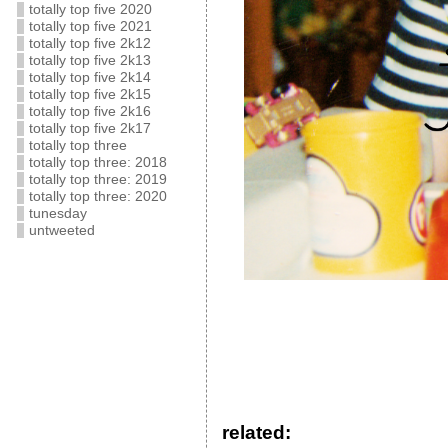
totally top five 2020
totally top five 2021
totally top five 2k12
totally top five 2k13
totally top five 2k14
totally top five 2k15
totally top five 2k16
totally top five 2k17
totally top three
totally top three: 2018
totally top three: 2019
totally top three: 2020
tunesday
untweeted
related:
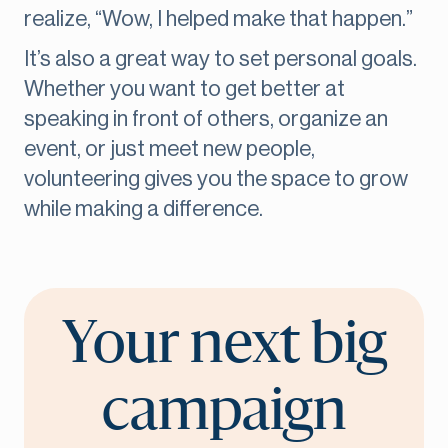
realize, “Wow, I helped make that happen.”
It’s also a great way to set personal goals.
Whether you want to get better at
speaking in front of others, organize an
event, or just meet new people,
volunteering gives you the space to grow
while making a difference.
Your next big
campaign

○ ○ ○ ○ ○ ○ ○

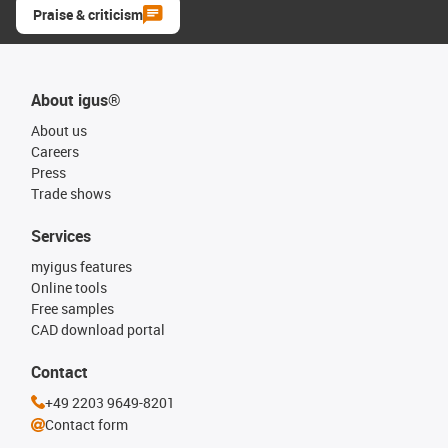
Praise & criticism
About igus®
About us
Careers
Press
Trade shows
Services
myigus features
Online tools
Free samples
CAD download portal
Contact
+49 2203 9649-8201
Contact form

○ ○ ○ ○ ○ ○ ○

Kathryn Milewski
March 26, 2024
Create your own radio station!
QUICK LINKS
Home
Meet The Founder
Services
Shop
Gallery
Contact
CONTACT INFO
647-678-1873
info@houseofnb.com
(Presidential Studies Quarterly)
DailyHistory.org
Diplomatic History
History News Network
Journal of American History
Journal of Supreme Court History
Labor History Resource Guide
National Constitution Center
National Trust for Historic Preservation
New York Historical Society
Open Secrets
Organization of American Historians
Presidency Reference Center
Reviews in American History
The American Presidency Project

○ ○ ○ ○ ○ ○ ○

■ **Exercise brief**: A single number is the answer: how many lines of the material above hold the word "American"?

■ **Solution**: 4